Petrocan also estimates that its oil and gas production will fall because of natural declines in Canadian output, from between 400,000 to 420,000 barrels of oil equivalent a day in 2007, to between 390,000 to 420,000 b/d in 2008.
"Our natural gas [exploration] is shifting away from Western Canada due to the maturity of the basin ... while the strategic shift was planned, it has been accelerated by factors like changes to Alberta's royalty structure," chief executive officer Ron Brenneman said in a conference call. "Upstream production will probably stay at around this range until our next major projects come on stream."
Earlier yesterday, Husky Energy said it is increasing spending by 28 per cent as it targets oil sands and international opportunities, but it is reducing its budget for conventional oil and gas in Alberta. EnCana Corp., Canada's largest energy company, outlined similar plans earlier this week.
Petrocan has previously outlined five projects - its Fort Hills and Mackay River oil sands developments, its plans to convert its Edmonton and Montreal refineries to take more heavy crude, and increased gas production in Syria - as its major engines for growth, and also said earlier this week that it plans to increase investment substantially in Libya as it seeks to double its production in that country in five to seven years.
However, while the company previously expected to give the go-ahead to the Mackay River oil sands project in 2008, that might now be delayed by several months. Mr. Brenneman estimated that Alberta's new royalty regime will reduce the project's rate of return by around 2 per cent. The company will now look at the potential for integrating more of Mackay River with Fort Hills to improve the project's economics.
"The economics for in situ projects have always been challenging," Mr. Brenneman said. "We've decided to take more time." As well as the changes to Mackay River, Petrocan has increased the expected cost of retooling the Edmonton refinery to $2.2-billion from $2-billion.
Mr.
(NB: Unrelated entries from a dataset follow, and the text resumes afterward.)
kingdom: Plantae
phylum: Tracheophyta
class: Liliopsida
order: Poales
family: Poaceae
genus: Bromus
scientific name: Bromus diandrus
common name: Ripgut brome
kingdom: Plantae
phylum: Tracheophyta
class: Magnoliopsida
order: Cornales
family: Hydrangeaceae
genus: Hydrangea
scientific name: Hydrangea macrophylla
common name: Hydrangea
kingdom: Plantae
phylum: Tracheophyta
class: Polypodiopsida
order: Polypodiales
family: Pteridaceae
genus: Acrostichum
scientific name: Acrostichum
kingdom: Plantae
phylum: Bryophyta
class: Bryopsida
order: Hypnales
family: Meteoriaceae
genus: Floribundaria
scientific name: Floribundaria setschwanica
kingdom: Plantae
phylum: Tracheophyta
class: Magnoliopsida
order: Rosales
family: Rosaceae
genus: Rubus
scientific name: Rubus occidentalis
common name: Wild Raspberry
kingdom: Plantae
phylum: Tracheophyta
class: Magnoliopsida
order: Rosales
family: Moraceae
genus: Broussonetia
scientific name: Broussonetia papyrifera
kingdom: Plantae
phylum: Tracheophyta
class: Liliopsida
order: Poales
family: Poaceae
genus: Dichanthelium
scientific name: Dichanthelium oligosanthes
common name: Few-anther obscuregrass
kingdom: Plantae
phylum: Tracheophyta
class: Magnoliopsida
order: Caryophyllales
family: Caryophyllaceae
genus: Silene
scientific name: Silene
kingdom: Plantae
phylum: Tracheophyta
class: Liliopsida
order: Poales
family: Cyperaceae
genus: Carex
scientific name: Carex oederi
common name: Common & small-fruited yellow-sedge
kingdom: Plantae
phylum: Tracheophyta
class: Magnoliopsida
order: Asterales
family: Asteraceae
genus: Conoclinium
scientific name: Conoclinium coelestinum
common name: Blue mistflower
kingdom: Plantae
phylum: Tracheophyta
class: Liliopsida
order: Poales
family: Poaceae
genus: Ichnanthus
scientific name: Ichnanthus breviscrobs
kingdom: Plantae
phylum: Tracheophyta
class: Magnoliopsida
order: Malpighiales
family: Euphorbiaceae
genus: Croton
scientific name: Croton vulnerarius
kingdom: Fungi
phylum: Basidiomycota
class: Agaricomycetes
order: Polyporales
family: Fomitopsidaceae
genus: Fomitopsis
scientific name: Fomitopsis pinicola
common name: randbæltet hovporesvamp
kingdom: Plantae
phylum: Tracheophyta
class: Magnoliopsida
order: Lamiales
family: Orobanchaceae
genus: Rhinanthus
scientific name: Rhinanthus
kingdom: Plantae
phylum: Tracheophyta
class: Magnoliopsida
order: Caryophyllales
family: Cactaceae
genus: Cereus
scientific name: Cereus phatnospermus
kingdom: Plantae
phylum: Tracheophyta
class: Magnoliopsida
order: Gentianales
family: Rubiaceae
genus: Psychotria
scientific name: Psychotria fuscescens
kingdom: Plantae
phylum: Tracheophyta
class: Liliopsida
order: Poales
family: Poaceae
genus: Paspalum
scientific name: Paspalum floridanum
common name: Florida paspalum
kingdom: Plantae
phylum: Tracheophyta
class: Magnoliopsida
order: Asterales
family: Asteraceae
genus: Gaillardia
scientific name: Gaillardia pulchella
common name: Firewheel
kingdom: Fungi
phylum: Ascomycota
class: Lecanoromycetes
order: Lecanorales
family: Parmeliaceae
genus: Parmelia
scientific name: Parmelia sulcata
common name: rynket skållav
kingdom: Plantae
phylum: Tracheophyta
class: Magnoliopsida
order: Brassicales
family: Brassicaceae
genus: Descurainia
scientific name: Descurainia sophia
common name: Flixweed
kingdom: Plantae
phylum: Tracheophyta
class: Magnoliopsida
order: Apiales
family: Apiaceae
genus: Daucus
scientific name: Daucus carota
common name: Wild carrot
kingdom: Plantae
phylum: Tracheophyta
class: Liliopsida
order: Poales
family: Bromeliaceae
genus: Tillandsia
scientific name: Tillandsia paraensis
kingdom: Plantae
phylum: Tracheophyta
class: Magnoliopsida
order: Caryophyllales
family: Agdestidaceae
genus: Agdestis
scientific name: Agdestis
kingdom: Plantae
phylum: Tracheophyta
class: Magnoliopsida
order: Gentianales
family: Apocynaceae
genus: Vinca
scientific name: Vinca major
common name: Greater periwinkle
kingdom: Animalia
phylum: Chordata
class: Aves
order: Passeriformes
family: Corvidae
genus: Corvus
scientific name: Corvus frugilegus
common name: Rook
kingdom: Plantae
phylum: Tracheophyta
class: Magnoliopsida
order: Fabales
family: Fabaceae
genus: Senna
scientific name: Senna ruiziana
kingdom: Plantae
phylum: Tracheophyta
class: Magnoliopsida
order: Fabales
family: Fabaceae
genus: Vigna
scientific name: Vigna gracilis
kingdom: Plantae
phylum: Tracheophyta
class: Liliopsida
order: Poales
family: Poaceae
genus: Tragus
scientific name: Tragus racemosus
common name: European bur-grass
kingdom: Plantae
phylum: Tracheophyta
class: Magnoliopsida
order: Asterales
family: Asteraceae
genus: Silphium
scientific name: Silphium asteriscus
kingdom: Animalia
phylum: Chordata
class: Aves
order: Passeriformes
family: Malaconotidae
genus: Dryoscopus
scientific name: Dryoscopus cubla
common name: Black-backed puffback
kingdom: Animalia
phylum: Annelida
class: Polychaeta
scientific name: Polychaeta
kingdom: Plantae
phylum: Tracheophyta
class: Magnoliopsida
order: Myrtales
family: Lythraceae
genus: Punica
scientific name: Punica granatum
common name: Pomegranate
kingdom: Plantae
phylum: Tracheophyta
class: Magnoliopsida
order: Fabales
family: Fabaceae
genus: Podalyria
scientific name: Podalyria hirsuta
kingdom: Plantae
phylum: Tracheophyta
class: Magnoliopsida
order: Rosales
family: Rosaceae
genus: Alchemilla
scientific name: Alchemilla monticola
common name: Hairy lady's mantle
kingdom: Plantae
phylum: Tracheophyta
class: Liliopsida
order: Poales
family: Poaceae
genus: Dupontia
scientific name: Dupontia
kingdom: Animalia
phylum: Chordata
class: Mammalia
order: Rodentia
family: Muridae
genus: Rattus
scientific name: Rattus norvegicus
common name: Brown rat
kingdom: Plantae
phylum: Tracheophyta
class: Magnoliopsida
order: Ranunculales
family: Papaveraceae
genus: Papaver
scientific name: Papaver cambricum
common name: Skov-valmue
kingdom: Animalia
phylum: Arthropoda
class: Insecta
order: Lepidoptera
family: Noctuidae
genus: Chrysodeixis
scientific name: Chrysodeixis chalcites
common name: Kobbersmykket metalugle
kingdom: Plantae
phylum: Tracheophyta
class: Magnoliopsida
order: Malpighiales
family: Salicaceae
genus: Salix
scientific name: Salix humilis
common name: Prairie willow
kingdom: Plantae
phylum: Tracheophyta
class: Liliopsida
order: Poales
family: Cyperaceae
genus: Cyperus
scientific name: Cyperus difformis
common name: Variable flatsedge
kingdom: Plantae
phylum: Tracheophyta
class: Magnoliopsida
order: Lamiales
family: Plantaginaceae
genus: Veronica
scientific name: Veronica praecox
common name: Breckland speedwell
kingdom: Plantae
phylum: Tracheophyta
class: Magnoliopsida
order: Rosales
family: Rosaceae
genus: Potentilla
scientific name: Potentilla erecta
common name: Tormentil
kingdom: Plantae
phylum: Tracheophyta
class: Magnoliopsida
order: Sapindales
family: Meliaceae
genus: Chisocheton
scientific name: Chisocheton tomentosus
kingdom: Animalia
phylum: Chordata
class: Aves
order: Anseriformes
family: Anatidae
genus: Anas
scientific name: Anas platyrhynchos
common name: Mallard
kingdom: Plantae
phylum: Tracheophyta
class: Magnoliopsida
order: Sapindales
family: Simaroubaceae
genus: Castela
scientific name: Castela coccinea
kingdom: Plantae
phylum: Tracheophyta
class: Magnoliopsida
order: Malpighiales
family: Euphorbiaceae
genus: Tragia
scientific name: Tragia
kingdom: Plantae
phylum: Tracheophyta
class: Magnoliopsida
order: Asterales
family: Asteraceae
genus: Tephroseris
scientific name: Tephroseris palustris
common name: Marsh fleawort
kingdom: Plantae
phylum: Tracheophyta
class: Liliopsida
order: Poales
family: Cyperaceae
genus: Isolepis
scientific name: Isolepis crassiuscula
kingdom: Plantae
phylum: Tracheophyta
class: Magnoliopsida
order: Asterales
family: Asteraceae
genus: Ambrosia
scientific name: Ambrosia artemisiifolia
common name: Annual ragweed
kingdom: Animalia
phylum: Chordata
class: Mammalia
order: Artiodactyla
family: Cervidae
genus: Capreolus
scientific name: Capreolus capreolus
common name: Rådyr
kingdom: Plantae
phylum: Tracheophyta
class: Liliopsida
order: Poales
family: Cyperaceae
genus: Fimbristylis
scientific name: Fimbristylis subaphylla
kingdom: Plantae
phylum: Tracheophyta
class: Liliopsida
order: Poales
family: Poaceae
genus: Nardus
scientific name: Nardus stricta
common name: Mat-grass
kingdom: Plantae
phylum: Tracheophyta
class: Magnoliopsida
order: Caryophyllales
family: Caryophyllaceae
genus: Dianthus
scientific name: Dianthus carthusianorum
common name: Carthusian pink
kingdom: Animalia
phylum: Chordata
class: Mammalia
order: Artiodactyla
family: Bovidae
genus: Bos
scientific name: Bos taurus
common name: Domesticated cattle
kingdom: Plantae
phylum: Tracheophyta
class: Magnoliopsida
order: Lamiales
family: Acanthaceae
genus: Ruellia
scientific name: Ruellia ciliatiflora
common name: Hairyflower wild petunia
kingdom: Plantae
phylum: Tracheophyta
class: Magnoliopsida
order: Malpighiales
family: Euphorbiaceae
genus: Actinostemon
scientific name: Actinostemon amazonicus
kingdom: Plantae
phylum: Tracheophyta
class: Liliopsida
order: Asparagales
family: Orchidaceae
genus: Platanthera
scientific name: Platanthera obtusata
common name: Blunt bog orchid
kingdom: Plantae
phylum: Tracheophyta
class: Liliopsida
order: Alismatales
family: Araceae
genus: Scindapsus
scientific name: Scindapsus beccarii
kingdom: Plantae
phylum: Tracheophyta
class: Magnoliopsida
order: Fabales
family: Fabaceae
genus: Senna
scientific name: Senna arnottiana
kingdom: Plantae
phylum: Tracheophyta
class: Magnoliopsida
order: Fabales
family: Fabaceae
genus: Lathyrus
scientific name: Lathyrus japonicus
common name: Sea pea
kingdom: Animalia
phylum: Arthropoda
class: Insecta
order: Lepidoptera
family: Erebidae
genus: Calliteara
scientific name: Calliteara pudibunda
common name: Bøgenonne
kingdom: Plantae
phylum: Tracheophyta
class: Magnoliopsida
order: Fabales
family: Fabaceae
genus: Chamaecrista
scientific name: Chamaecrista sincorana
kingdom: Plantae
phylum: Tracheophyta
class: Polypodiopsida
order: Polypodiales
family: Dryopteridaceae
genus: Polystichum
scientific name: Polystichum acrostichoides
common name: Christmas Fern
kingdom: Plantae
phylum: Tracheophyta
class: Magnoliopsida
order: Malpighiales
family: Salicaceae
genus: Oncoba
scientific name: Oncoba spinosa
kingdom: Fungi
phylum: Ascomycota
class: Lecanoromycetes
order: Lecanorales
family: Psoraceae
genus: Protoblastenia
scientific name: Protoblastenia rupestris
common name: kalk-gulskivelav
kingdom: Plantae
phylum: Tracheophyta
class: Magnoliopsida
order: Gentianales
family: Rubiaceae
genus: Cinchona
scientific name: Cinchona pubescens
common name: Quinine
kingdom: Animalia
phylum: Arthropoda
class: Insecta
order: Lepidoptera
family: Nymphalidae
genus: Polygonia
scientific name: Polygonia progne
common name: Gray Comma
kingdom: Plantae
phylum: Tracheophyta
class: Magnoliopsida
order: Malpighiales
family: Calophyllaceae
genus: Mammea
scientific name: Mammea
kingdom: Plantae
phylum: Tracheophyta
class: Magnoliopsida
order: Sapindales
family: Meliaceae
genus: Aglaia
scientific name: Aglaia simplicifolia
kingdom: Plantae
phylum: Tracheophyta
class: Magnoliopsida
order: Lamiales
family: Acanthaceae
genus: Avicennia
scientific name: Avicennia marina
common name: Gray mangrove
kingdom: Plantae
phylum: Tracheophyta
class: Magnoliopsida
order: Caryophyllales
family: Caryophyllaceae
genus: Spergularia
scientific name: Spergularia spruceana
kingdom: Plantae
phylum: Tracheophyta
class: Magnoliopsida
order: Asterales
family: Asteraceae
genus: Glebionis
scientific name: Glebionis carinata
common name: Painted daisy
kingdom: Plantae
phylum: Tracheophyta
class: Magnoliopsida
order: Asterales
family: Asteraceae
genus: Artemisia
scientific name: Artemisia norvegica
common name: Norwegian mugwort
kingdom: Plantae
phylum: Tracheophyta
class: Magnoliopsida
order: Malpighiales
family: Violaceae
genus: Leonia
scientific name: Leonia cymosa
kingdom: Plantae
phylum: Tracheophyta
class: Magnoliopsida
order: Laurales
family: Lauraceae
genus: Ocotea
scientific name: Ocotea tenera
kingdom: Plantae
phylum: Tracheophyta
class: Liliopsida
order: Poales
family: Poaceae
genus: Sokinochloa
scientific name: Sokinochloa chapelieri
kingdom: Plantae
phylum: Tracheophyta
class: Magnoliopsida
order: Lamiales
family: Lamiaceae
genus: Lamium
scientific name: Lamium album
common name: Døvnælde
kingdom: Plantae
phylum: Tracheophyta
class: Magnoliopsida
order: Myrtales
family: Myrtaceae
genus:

Brenneman also denied that Petrocan's decision this week to pay $1.72-billion (U.S.) to buy out hedging contracts on its share of production from the Buzzard field in the North Sea was a bet that oil prices will remain high, as suggested by several analysts.
"We did that principally as our capital program through 2009 and 2010 will exceed our cash flow, so we're going to be in the market borrowing [at that time]," he said. "We wanted our cash sheet to be absolutely clean to facilitate that borrowing."